The idea of lacing socialism with Chinese characteristics, which is the Government mantra, is incongruous. Chinese communism in charge of a very capitalistic economy has always posed a conundrum, and it has become even more enigmatic in the last two years, as the current regime under economist Premier Li Keqiang talks up the market as being an absolute necessity to facilitate further reform. The question is though, what is the market in China? It is regulated, but not completely. It is not transparent, as the Government still plays a heavy role. The institutions needed to run an economy must have an effective rule of law. Regulation, legislation and institutions take time to develop, and until then the market will very likely not be effectively governed.
There is a notion that the authorities still have a ‘nuclear’ trump card up their sleeve: they could cut the reserve requirement ratio from 18.5% to as little as 5% or even to zero, thus enabling the big state banks to start lending again by injecting $2-3trn into the economy, putting off the day of the big bump with another cycle of growth. I can’t see that happening, but those thoughts will keep for another rainy day.
Still scope to fall further – still more scope to rise further
“It’s not possible that it will drop like this again tomorrow!”
“If it happens again, it’s just not right.”
“It can’t fall again, tomorrow it has to rise.”
“The huge rise and fall isn’t good, there should be some rules to this. There don’t seem to be any rules.”
“We’re confident it will go back up, it must be temporary, there must be a limit to how much it can fall!”
“This isn’t the first time it has happened, I think we can cope this time.”
“We trust our country’s leaders.”
That is where China is today. At some point the State will have to recognise that the rule of the Party has no place in the proper working of a market economy.
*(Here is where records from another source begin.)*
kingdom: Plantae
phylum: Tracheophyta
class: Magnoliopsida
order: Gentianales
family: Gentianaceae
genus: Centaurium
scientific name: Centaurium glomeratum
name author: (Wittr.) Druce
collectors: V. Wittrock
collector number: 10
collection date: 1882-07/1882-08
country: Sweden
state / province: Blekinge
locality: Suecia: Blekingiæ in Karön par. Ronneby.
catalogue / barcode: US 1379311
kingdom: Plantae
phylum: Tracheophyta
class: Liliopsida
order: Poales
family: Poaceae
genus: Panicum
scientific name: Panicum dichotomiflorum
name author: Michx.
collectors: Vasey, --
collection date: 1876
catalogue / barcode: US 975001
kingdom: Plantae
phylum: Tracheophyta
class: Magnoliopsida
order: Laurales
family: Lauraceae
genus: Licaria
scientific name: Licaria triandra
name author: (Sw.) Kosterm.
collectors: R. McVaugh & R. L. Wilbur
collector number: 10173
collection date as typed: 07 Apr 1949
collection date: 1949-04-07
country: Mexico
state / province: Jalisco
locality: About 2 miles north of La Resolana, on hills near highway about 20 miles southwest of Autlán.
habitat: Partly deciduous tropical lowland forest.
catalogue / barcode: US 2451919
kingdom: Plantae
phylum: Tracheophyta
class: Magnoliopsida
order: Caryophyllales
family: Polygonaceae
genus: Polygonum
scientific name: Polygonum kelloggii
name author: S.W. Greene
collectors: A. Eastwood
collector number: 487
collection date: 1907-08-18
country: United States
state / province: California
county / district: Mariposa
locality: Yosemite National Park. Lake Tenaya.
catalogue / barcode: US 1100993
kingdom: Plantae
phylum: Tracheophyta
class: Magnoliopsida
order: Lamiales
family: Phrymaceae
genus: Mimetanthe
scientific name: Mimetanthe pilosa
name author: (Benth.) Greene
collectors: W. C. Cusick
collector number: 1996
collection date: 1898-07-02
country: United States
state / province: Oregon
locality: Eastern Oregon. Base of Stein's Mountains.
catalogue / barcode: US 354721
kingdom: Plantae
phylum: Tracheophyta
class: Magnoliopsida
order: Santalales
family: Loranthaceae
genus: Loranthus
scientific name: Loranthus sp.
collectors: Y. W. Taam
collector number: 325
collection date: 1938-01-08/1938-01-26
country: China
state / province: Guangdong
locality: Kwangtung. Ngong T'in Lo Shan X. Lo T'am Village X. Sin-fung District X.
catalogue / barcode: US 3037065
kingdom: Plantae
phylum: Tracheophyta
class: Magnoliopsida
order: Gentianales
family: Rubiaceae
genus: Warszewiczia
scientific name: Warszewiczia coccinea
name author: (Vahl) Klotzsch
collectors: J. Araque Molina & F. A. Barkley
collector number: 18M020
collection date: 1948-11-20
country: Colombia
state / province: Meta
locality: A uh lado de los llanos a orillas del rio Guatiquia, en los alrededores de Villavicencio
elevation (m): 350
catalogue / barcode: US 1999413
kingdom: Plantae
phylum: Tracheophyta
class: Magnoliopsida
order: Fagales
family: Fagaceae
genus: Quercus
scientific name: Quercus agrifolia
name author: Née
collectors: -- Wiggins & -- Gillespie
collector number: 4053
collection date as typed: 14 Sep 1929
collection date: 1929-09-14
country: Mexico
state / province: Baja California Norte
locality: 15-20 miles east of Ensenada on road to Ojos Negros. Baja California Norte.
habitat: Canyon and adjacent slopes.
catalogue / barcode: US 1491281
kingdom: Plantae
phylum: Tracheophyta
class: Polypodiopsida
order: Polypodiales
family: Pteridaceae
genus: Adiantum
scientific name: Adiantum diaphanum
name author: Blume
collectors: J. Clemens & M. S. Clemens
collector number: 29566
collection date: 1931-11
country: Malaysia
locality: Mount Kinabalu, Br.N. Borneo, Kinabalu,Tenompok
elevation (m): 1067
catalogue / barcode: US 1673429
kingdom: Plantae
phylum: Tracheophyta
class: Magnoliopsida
Long term growth prospects for blue chips are still incredibly attractive, as is the rise of the Chinese consumer and the shift turning toward e-commerce. But Beijing cannot intervene in the market forever — after all, how much more can the market grow? If the market is big now, think ten or even fifteen times bigger, and how much harder that will be to manage. Can the Government meet all the expectations that come with promising both control and freedom, caught between its Communist past and ambition for the future? Because at the moment, every faltering step brings fear of social unrest in a country with no safety valves. There is a convincing case that this is the reason the Government has stepped in so quickly. Even if the rout only affects a small proportion of urban households, that is still tens of millions of people.
In such an immense economy, the crisis is less about money than social stability, which is paramount during its transformation. What it tells us is that China is having difficulty riding two tigers as they pull in different directions.
The Chinese way. Who knows what they know?